Text
= = = =

S A J Shirazi is a Lahore based writer. His writing on diverse subjects appear in Dawn, the News, Nation, Spider, BootsnAll and other A list publications. Shirazi holds an MPA (University of the Punjab) and Linguistics (Russian Language from National University of Modern Languages) degrees and is working at one of the leading universities. He has authored two books (Izhar, Ret Pe Tehreer) and translated Din Mein Charagh by Abbas Khan into Light Within.

Okay, now that we've gotten that referring-to-myself-in-the-third-person part out of the way, here's the more human, less quantifiable description. I am trying to make sense of blogging and other, still new, forms of social media [Facebook, Twitter and more]. I'm always looking for friends. You can always contact me at I also blog at Doodh Patti and Logic is Variable

Updates: No, I am not trying to change the world. I am only changing myself!

About Doodh Patti

Traveling whirls you around, turns you upside down and stands everything you took for granted on its head. We travel, initially, to lose ourselves; and we travel, next, to find ourselves. We travel to open our hearts and eyes and learn more about the world than our newspapers will accommodate. We travel to bring what little we can, in our ignorance and knowledge, to those parts of the globe whose riches are differently dispersed. And we travel, in essence, to become young fools again — to slow time down and get taken in, and fall in love once more.

The beauty of this whole process was best described, perhaps, before people even took to frequent flying, by George Santayana in his lapidary essay, “The Philosophy of Travel.” We “need sometimes,” the Harvard philosopher wrote, “to escape into open solitudes, into aimlessness, into the moral holiday of running some pure hazard, in order to sharpen the edge of life, to taste hardship, and to be compelled to work desperately for a moment at no matter what.” Doodh Patti is about this philosophy.

I also get quires, mostly from my foreign friends, about what is Doodh Patti. The term Doodh Patti (doodh walli chai) is very well know all around in this part of the world we call home and even among those who have travelled as a backpacker to Pakistan, maybe it is new for some.

Here is my explanation, “Tea is taken in Pakistan more than any other drink. You get a cup of tea made by boiling teal  leafs (patti) in water and mixing with lots of milk (doodh) and sugar anywhere. Those who prefer more milk  ask to boil tea leafs in milk instead of water and call it doodhpatti.”

= = = =

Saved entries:
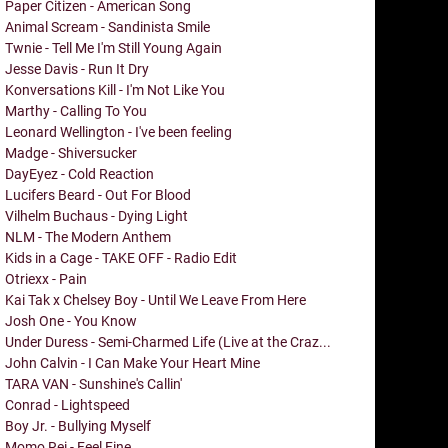
Paper Citizen - American Song
Animal Scream - Sandinista Smile
Twnie - Tell Me I'm Still Young Again
Jesse Davis - Run It Dry
Konversations Kill - I'm Not Like You
Marthy - Calling To You
Leonard Wellington - I've been feeling
Madge - Shiversucker
DayEyez - Cold Reaction
Lucifers Beard - Out For Blood
Vilhelm Buchaus - Dying Light
NLM - The Modern Anthem
Kids in a Cage - TAKE OFF - Radio Edit
Otriexx - Pain
Kai Tak x Chelsey Boy - Until We Leave From Here
Josh One - You Know
Under Duress - Semi-Charmed Life (Live at the Craz...
John Calvin - I Can Make Your Heart Mine
TARA VAN - Sunshine's Callin'
Conrad - Lightspeed
Boy Jr. - Bullying Myself
Momo Rei - Feel Fine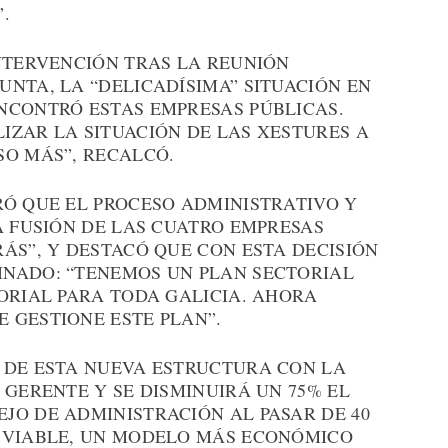
.
INTERVENCIÓN TRAS LA REUNIÓN
NTA, LA “DELICADÍSIMA” SITUACIÓN EN
NCONTRÓ ESTAS EMPRESAS PÚBLICAS.
IZAR LA SITUACIÓN DE LAS XESTURES A
SO MÁS”, RECALCÓ.
RÓ QUE EL PROCESO ADMINISTRATIVO Y
A FUSIÓN DE LAS CUATRO EMPRESAS
ÁS”, Y DESTACÓ QUE CON ESTA DECISIÓN
NADO: “TENEMOS UN PLAN SECTORIAL
ORIAL PARA TODA GALICIA. AHORA
 GESTIONE ESTE PLAN”.
 DE ESTA NUEVA ESTRUCTURA CON LA
 GERENTE Y SE DISMINUIRÁ UN 75% EL
JO DE ADMINISTRACIÓN AL PASAR DE 40
 VIABLE, UN MODELO MÁS ECONÓMICO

= = = =

Exercise goal
In the text about the Doodh Patti blog, whose essay is quoted to describe the philosophy behind the blog, and what is the essay's title?

Answer area
George Santayana's essay "The Philosophy of Travel."